On Monday, I practiced one of my favorite rituals: watching an arthouse film in an empty South Bend movie theater. It’s a very transcendent experience; it’s just you, the faint warmth of a worn-out projector bulb and the weird artistic vision of the filmmaker. And when you walk back to your car while still processing the film’s ideas and moods, you’re met with the harsh whiplash of frigid winds and a barren parking lot filled with black ice. It’s great. The feature film to grace the screen this time was “Die My Love,” the newest film from Scottish filmmaker Lynne Ramsay. Her films are bleak, uncompromising affairs, and this latest one is no different.
“Die My Love” is about a young couple, Grace (Jennifer Lawrence) and Jackson (Robert Pattinson), who move into a rural house in Montana to start their family, but then become engulfed in turmoil as Grace struggles with postpartum depression. The film wastes no time exploring Grace’s descent into madness and despair. The opening scene shows the couple playfully exploring their new home for the first time, hopeful about this next chapter in their lives. The film then time-skips to a few months after their baby’s birth, and you can immediately tell something is off. Grace is erratic, detached and full of self-loathing. She spends her time crawling through a field of grass with a knife in her hand, approaching her baby as if it were prey; while eating a grocery-store cake with her family, she bitingly remarks that a real mom would have baked one.
Grace is deeply unwell, but the film never gives clean-cut answers about her condition. It assumes the wisdom of “Show, don’t tell,” opting for raw, discomforting depictions of Grace’s postpartum depression instead. This makes its exploration of mental anguish all the more realistic and affecting, capturing how it can swarm a person and defy all rationality. Grace’s despair is gnawing, suffocating and isolating, and the film’s lyrical and enigmatic style complements it hauntingly. The film also holds no bars in showing the depths of her madness; animal cruelty, self-harm, adultery and substance abuse are all stops on her inexorable downward spiral. The film sometimes feels like it’s spinning its wheels with scene after scene of Grace doing something baffling, but it’s still mostly effective.
Lawrence’s unflinching and dangerous performance elevates this character study. She could have easily devolved into bombastic hysterics given the material, but her performance is instead both precise and chaotic. She pairs explosive moments with quiet unease, knowing when to charge and retreat with Grace’s madness. It’s sensational and deserves all the acclaim it is getting. Pattinson also puts in good work as the reactive Jackson. He’s entirely useless in helping her, but his genuine care for Grace makes him more than a one-note idiotic husband character.

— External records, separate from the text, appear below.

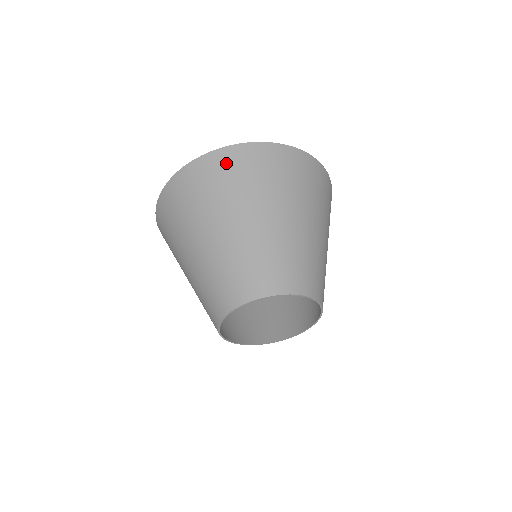
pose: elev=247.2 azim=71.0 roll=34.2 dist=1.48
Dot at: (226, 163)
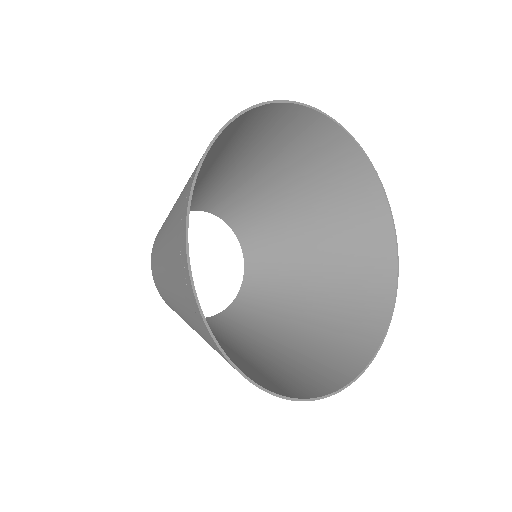
Dot at: (303, 388)
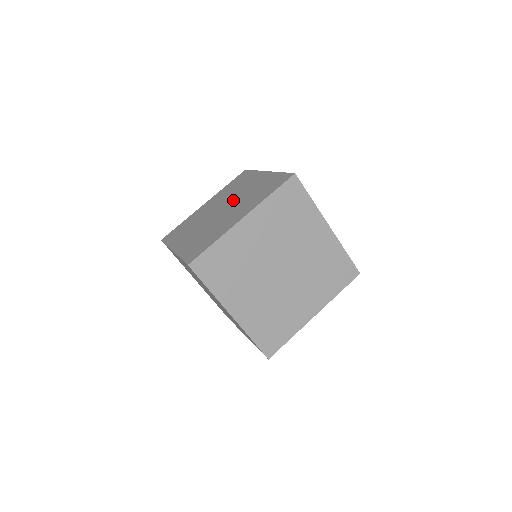
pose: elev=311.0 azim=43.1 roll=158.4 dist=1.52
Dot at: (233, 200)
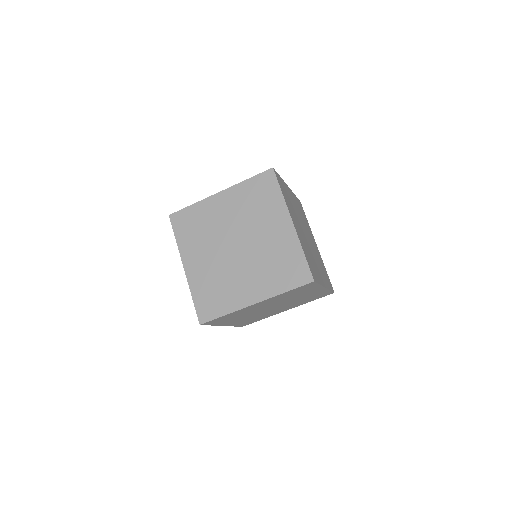
Dot at: (250, 242)
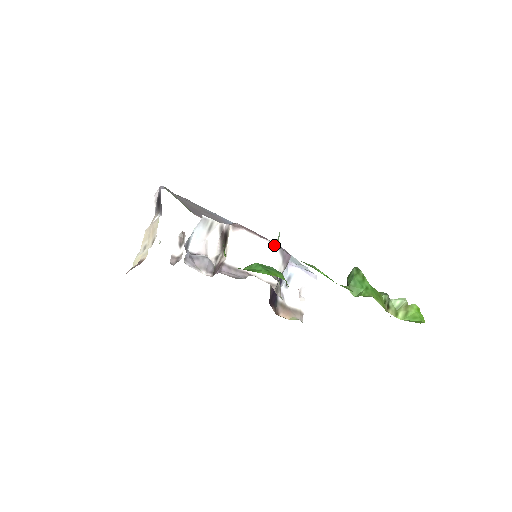
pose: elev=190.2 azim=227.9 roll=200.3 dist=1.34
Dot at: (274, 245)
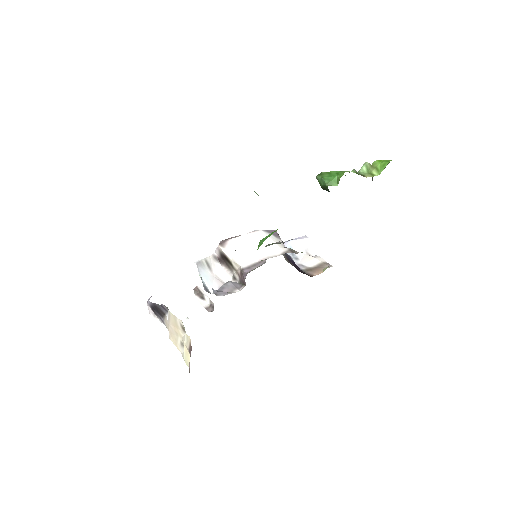
Dot at: (258, 231)
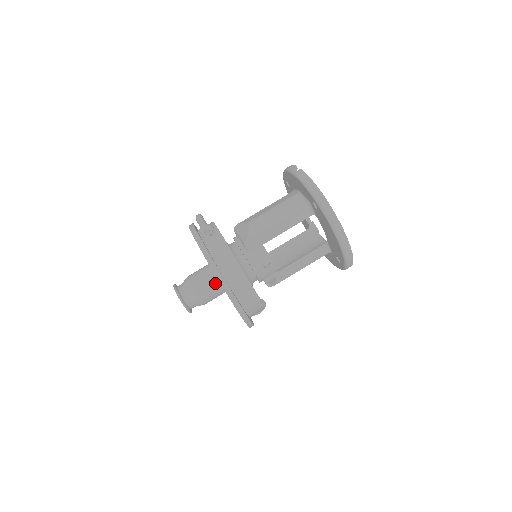
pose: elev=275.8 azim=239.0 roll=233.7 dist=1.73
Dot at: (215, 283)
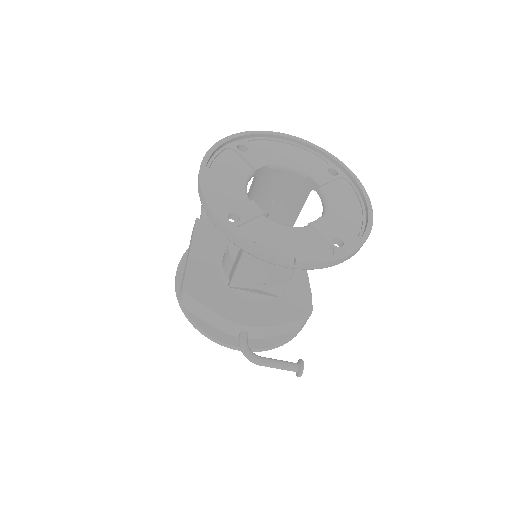
Dot at: occluded
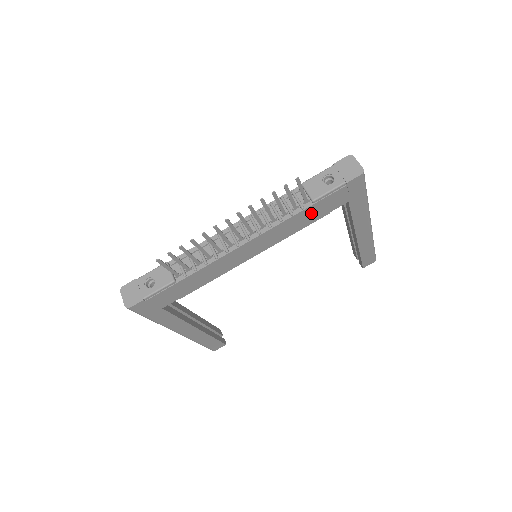
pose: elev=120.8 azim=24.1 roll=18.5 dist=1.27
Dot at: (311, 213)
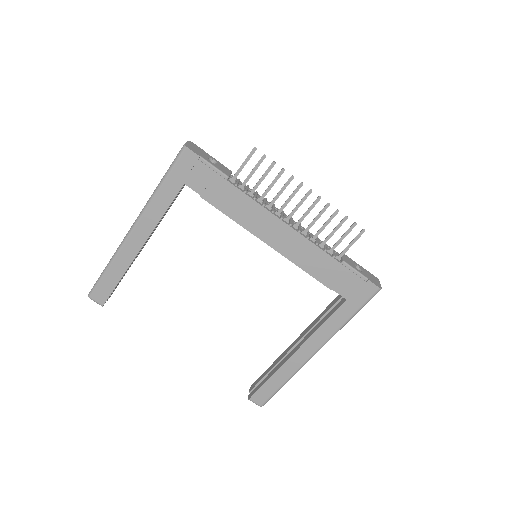
Dot at: (330, 269)
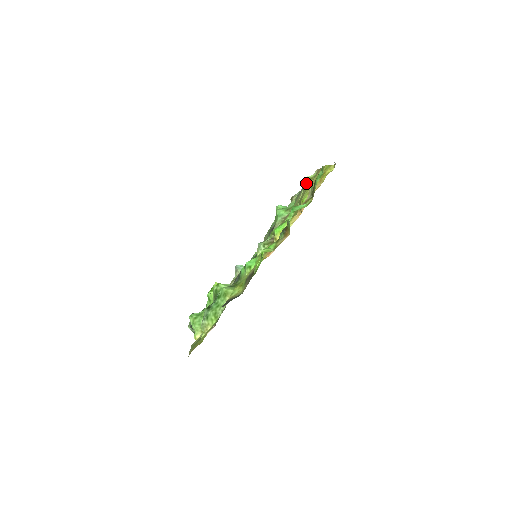
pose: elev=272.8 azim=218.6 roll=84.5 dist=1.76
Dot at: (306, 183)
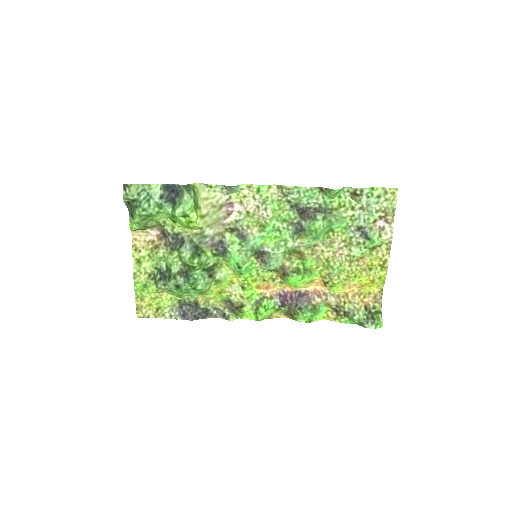
Dot at: (367, 248)
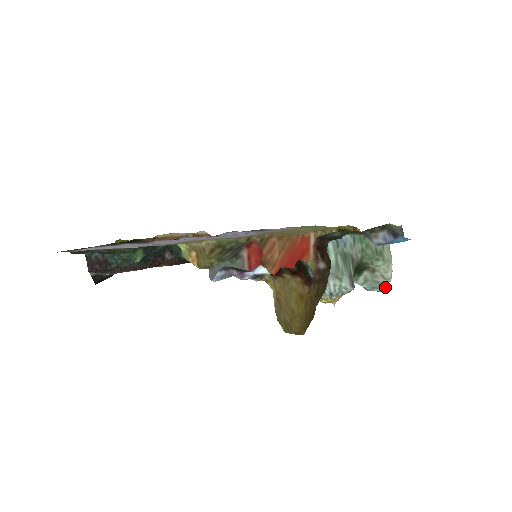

The film boldly denies Grace any kind of peace. It has a fake-out beat toward the end where Grace is committed to a psychiatric institution and receives therapy. Her therapist gives her a facile diagnosis of abandonment issues based on one incident from her childhood — if only it were so simple! She is then discharged and admitted right back into the domesticity that was driving her insane, but this time she’s seemingly at peace and baking cake herself now — how wholesome. But at her welcome back party, she snaps after condescending remarks about how much healthier she looks. It’s a brutal moment of regression, illustrating that the demons that haunt her can’t be exorcised with therapy and cake mix. There’s a deeper discordance, an unfixable incompatibility with the domestic, rural life she’s stuck in. She’ll be forever restless; there’s no escape. Following this, the film arrives at its tragic yet liberating ending for Grace.
“Die My Love” is a joyless watch, but a good one. Watching Lawrence unravel with no respite or meaningful help is difficult, but it makes for an important, powerful depiction of an issue many women silently face. If you can find the film in an empty theater in the Midwest that hasn’t been renovated since the ‘90s, I’d highly recommend it.